Half-day Regional CE Programs on Cardiovascular Disease Risk Reduction Scheduled

The Preventive Cardiovascular Nurses Association continues its series of regional programs on cardiovascular disease (CVD) risk reduction. Advanced practice nurses and other clinical nurses specializing in cardiovascular disease management and prevention are invited to attend free of charge.
The three-contact hour continuing education programs examine current guidelines in the prevention and treatment of dyslipidemia, hypertension and diabetes. The practice guidelines, based on national guidelines from the American Heart Association, JNC 7, ATP III and the American Diabetes Association, provide interventions and treatment goals proven to reduce risk in individuals with known or increased risk for CVD. Participants will learn how to use the guidelines in their practice and to improve outcomes for CVD prevention.
Following is the program schedule for the remainder of the year.
Nov. 10, 2007 Cleveland, Ohio and Miami, Fla.
Nov. 17, 2007 Spokane, Wash. and Tampa, Fla.
Dec. 1, 2007 Sacramento, Calif.
Preregistration is required at www.pcna.net/members/chapevent_register/guidelines.

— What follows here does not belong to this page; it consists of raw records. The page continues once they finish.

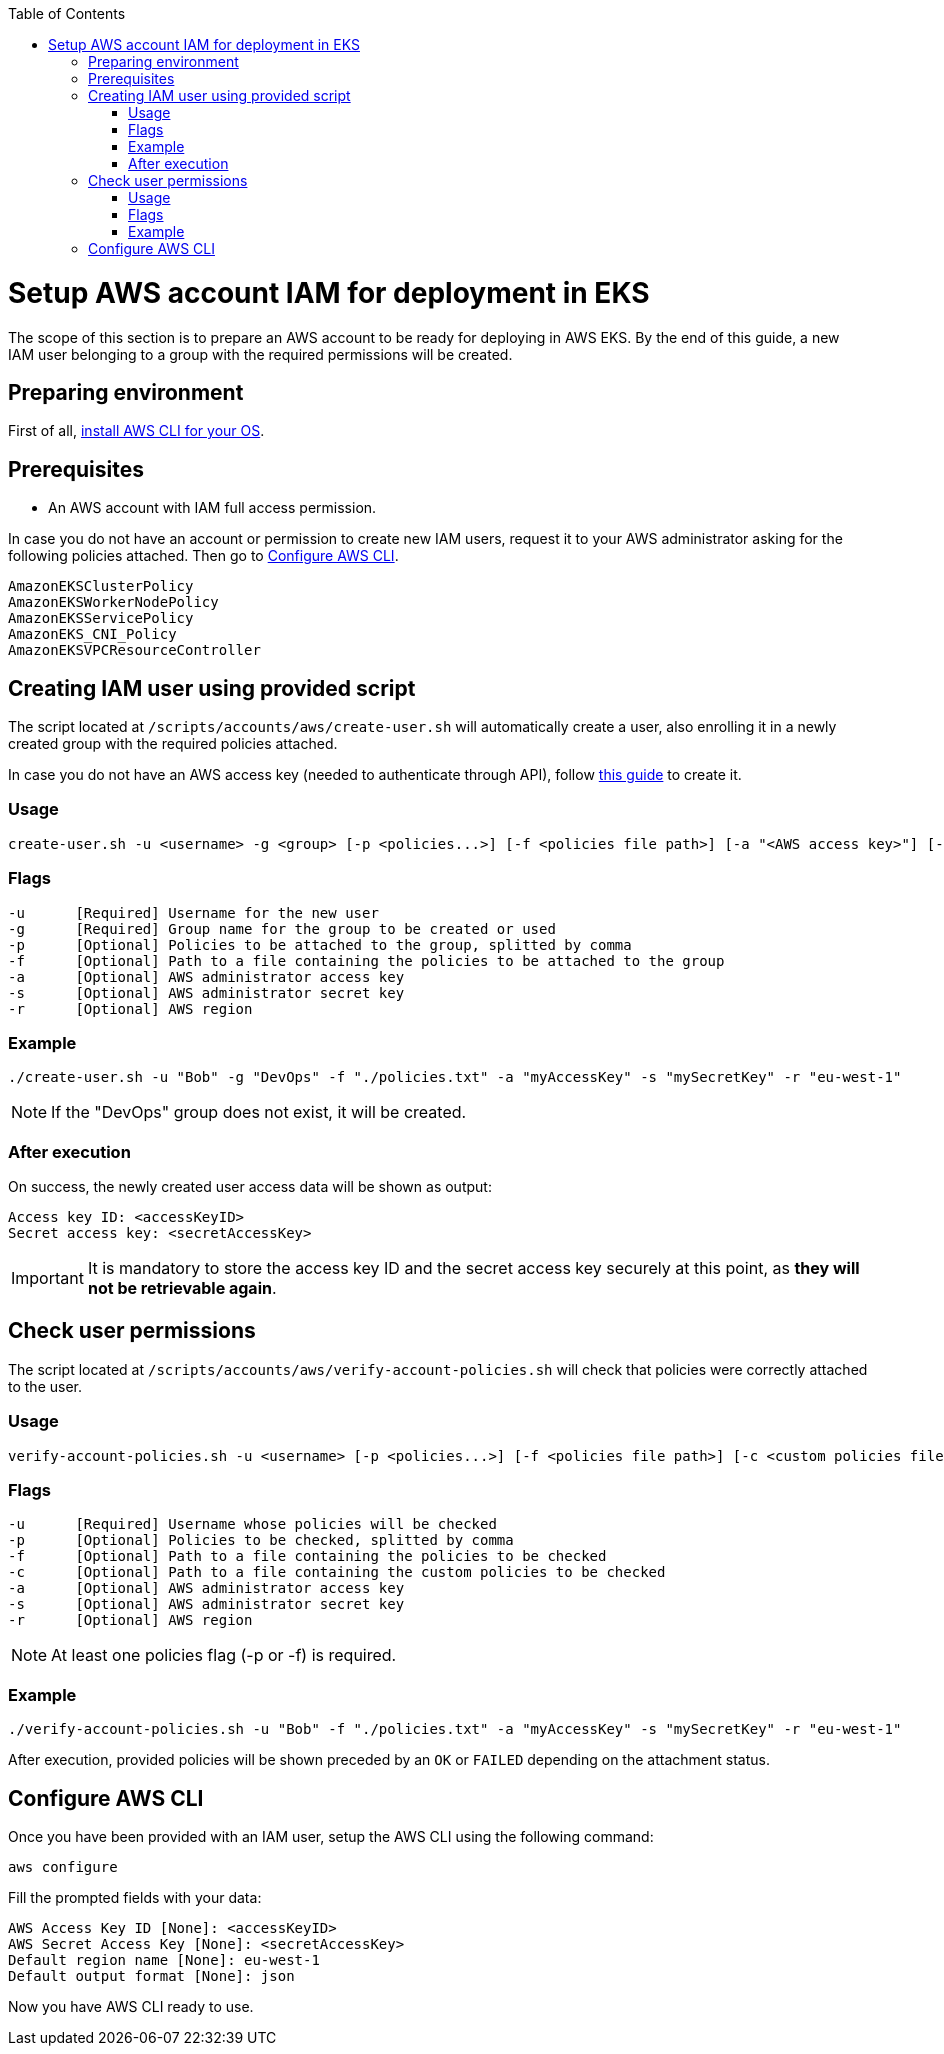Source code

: :toc: macro
toc::[]
:idprefix:
:idseparator: -
= Setup AWS account IAM for deployment in EKS
The scope of this section is to prepare an AWS account to be ready for deploying in AWS EKS. By the end of this guide, a new IAM user belonging to a group with the required permissions will be created.

== Preparing environment
First of all, https://docs.aws.amazon.com/cli/latest/userguide/getting-started-install.html[install AWS CLI for your OS]. 

== Prerequisites

* An AWS account with IAM full access permission.

In case you do not have an account or permission to create new IAM users, request it to your AWS administrator asking for the following policies attached. Then go to <<configure-cli>>.
```
AmazonEKSClusterPolicy
AmazonEKSWorkerNodePolicy
AmazonEKSServicePolicy
AmazonEKS_CNI_Policy
AmazonEKSVPCResourceController
```

== Creating IAM user using provided script

The script located at `/scripts/accounts/aws/create-user.sh` will automatically create a user, also enrolling it in a newly created group with the required policies attached.

In case you do not have an AWS access key (needed to authenticate through API), follow https://docs.aws.amazon.com/IAM/latest/UserGuide/id_credentials_access-keys.html#Using_CreateAccessKey[this guide] to create it.

=== Usage
```
create-user.sh -u <username> -g <group> [-p <policies...>] [-f <policies file path>] [-a "<AWS access key>"] [-s "<AWS secret key>"] [-r <region>] 
```

=== Flags
```
-u      [Required] Username for the new user
-g      [Required] Group name for the group to be created or used
-p      [Optional] Policies to be attached to the group, splitted by comma
-f      [Optional] Path to a file containing the policies to be attached to the group
-a      [Optional] AWS administrator access key
-s      [Optional] AWS administrator secret key
-r      [Optional] AWS region
```

=== Example
```
./create-user.sh -u "Bob" -g "DevOps" -f "./policies.txt" -a "myAccessKey" -s "mySecretKey" -r "eu-west-1" 
```
NOTE: If the "DevOps" group does not exist, it will be created.

=== After execution
On success, the newly created user access data will be shown as output:
```
Access key ID: <accessKeyID>
Secret access key: <secretAccessKey>
```
IMPORTANT: It is mandatory to store the access key ID and the secret access key securely at this point, as *they will not be retrievable again*.

== Check user permissions

The script located at `/scripts/accounts/aws/verify-account-policies.sh` will check that policies were correctly attached to the user.

=== Usage
```
verify-account-policies.sh -u <username> [-p <policies...>] [-f <policies file path>] [-c <custom policies file path>] [-a "<AWS access key>"] [-s "<AWS secret key>"] [-r <region>] 
```

=== Flags
```
-u      [Required] Username whose policies will be checked
-p      [Optional] Policies to be checked, splitted by comma
-f      [Optional] Path to a file containing the policies to be checked
-c      [Optional] Path to a file containing the custom policies to be checked
-a      [Optional] AWS administrator access key
-s      [Optional] AWS administrator secret key
-r      [Optional] AWS region
```
NOTE: At least one policies flag (-p or -f) is required.

=== Example
```
./verify-account-policies.sh -u "Bob" -f "./policies.txt" -a "myAccessKey" -s "mySecretKey" -r "eu-west-1" 
```
After execution, provided policies will be shown preceded by an `OK` or `FAILED` depending on the attachment status.

== Configure AWS CLI [[configure-cli]]
Once you have been provided with an IAM user, setup the AWS CLI using the following command:
```
aws configure
```
Fill the prompted fields with your data:
```
AWS Access Key ID [None]: <accessKeyID>
AWS Secret Access Key [None]: <secretAccessKey>
Default region name [None]: eu-west-1
Default output format [None]: json
```
Now you have AWS CLI ready to use.
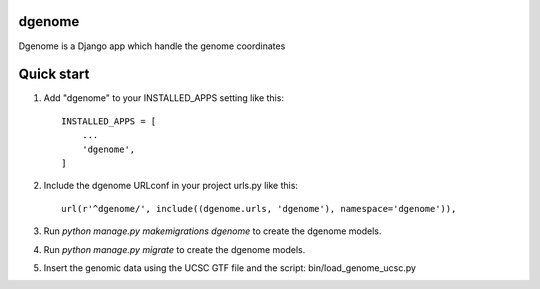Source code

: 
dgenome
-----------

Dgenome is a Django app which handle the genome coordinates 

Quick start
-----------

1. Add "dgenome" to your INSTALLED_APPS setting like this::

    INSTALLED_APPS = [
        ...
        'dgenome',
    ]

2. Include the dgenome URLconf in your project urls.py like this::

    url(r'^dgenome/', include((dgenome.urls, 'dgenome'), namespace='dgenome')),

3. Run `python manage.py makemigrations dgenome` to create the dgenome models.

4. Run `python manage.py migrate` to create the dgenome models.

5. Insert the genomic data using the UCSC GTF file and the script: bin/load_genome_ucsc.py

New Continuing Education Programs Available

Two new CE programs, initially presented at NTI 2007, have been added to AACN’s Online Free CE Center. The first, “Hyponatremia: Diagnosis and Management in the Critical Care Setting,” is sponsored by the Academy for Healthcare Education and supported by an educational grant from Astellas Pharma US, Inc. The second, “The Acute and Critical Care Nurses’ Role in Assessing Venous Thromboembolism and Heparin-induced Thrombocytopenia,” is sponsored by the Center for Medical Knowledge and supported by an educational grant from GlaxoSmithKline.
To access the programs, log on to the AACN Web site (www.aacn.org) and click on Continuing Education.

Jan. 1 Is the Deadline to Apply for These AACN Nursing Research Grants

Unless otherwise specified, all research grant proposals must meet the following criteria: 1) Relevant to acute and/or critical care nursing practice, 2) Addresses one or more of AACN’s research priorities, and 3) principal investigator is a current AACN member and remains a member throughout the life of the grant funding.
Jan. 1, 2008 is the deadline to apply for the following research grants.

Small Grants
AACN Clinical Inquiry Grant
Five awards up to $500 each are available for projects that directly benefit patients and/or families. Interdisciplinary projects are especially invited. The principal investigator must be currently employed in a clinical setting and directly involved in patient care.

AACN End-of-Life/Palliative Care Small Projects Grant
One award up to $500 is available for a project that focuses on patients of all ages, patient education, staff development, CQI projects, outcomes evaluation projects or small clinical research studies. A broad range of topics may be addressed including bereavement, communication issues, caregiver needs, symptom management, advance directives and life support withdrawal.

AACN Evidence-Based Clinical Practice Grant
Three awards up to $1,000 each for projects focusing on research utilization studies, CQI projects or outcome evaluation studies. Collaborative projects are encouraged and may involve interdisciplinary teams, multiple nursing units, home health, sub-acute and transitional care, other institutions and community agencies.

Large Grants
AACN Mentorship Grant
One award up to $10,000 to provide research support for a novice researcher, with limited or no research experience, who will act as the principal investigator for the study. The study must be directed by a mentor with strong research experience in the area of proposed investigation. The mentor can be an AACN member; however, it is not a requirement for funding. The mentor may not be a mentor on an AACN Mentorship Grant in two consecutive years.

AACN Critical Care Grant
One award up to $15,000 for a study relative to acute and critical care nursing and focused on one or more of AACN’s research priorities.